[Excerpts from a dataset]
== Segment start ==
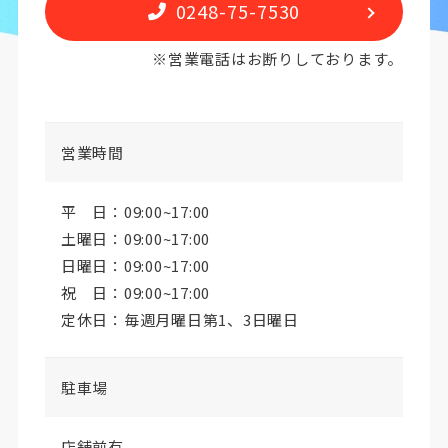
0248-75-7530
※営業電話はお断りしております。
営業時間
平 日：09:00~17:00
土曜日：09:00~17:00
日曜日：09:00~17:00
祝 日：09:00~17:00
定休日：毎週月曜日第1、3日曜日
駐車場
店舗前有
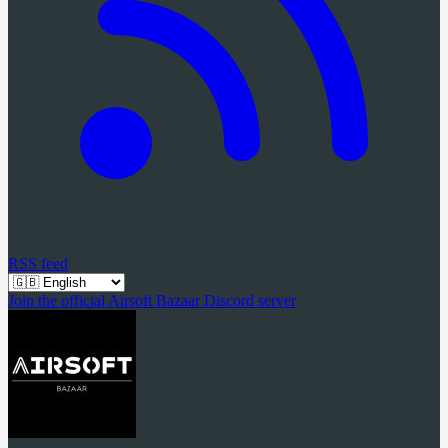
RSS feed
Join the official Airsoft Bazaar Discord server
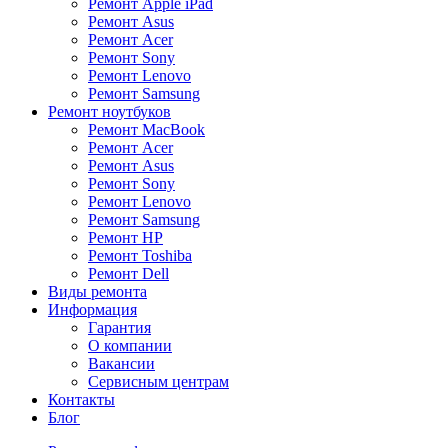
Ремонт Apple iPad
Ремонт Asus
Ремонт Acer
Ремонт Sony
Ремонт Lenovo
Ремонт Samsung
Ремонт ноутбуков
Ремонт MacBook
Ремонт Acer
Ремонт Asus
Ремонт Sony
Ремонт Lenovo
Ремонт Samsung
Ремонт HP
Ремонт Toshiba
Ремонт Dell
Виды ремонта
Информация
Гарантия
О компании
Вакансии
Сервисным центрам
Контакты
Блог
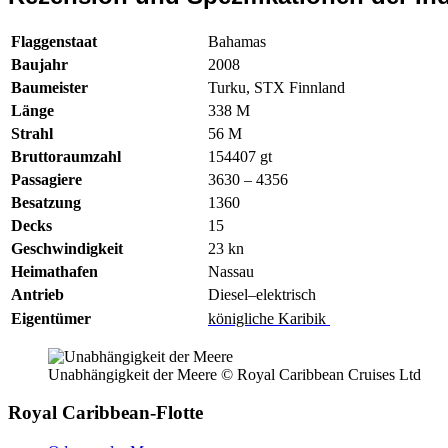
Flaggenstaat
Bahamas
Baujahr
2008
Baumeister
Turku, STX Finnland
Länge
338
M
Strahl
56
M
Bruttoraumzahl
154407
gt
Passagiere
3630 – 4356
Besatzung
1360
Decks
15
Geschwindigkeit
23
kn
Heimathafen
Nassau
Antrieb
Diesel–elektrisch
Eigentümer
königliche Karibik
Unabhängigkeit der Meere © Royal Caribbean Cruises Ltd
Royal Caribbean-Flotte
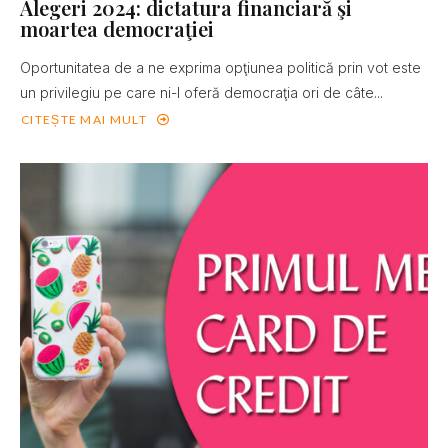
Alegeri 2024: dictatura financiară şi
moartea democraţiei
Oportunitatea de a ne exprima opţiunea politică prin vot este
un privilegiu pe care ni-l oferă democraţia ori de câte...
CITEȘTE MAI MULT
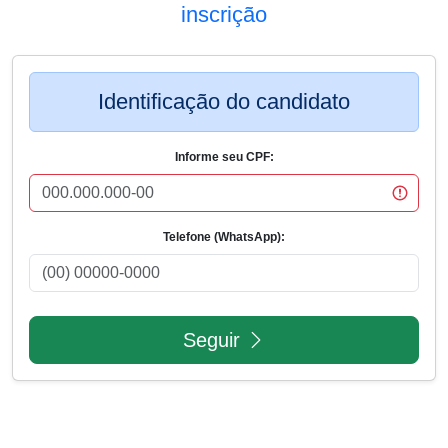
inscrição
Identificação do candidato
Informe seu CPF:
Telefone (WhatsApp):
Seguir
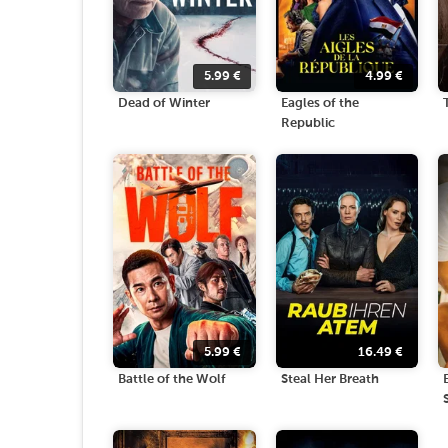
5.99
€
4.99
€
Dead of Winter
Eagles of the
Republic
5.99
€
16.49
€
Battle of the Wolf
Steal Her Breath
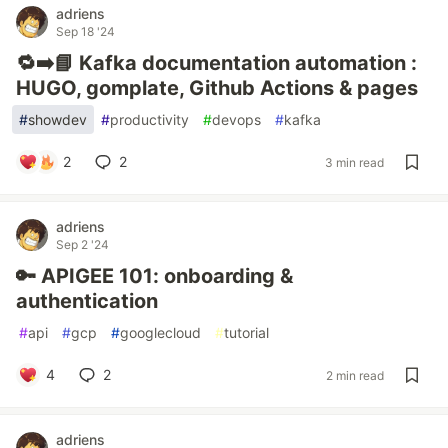
adriens
Sep 18 '24
🔁➡️📘 Kafka documentation automation :
HUGO, gomplate, Github Actions & pages
#
showdev
#
productivity
#
devops
#
kafka
2
2
3 min read
adriens
Sep 2 '24
🔑 APIGEE 101: onboarding &
authentication
#
api
#
gcp
#
googlecloud
#
tutorial
4
2
2 min read
adriens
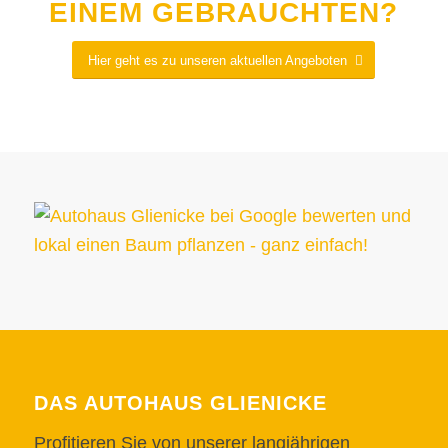
EINEM GEBRAUCHTEN?
Hier geht es zu unseren aktuellen Angeboten
DAS AUTOHAUS GLIENICKE
Profitieren Sie von unserer langjährigen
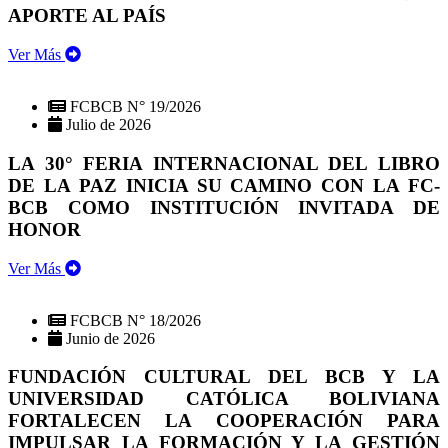
APORTE AL PAÍS
Ver Más
FCBCB N° 19/2026
Julio de 2026
LA 30° FERIA INTERNACIONAL DEL LIBRO
DE LA PAZ INICIA SU CAMINO CON LA FC-
BCB COMO INSTITUCIÓN INVITADA DE
HONOR
Ver Más
FCBCB N° 18/2026
Junio de 2026
FUNDACIÓN CULTURAL DEL BCB Y LA
UNIVERSIDAD CATÓLICA BOLIVIANA
FORTALECEN LA COOPERACIÓN PARA
IMPULSAR LA FORMACIÓN Y LA GESTIÓN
== Segment end ==
- _WHAT YOU WILL DO_
Count every line of the data above that includes the word "Caribbean", then state the total and nothing more.

- _YOUR RESPONSE_
2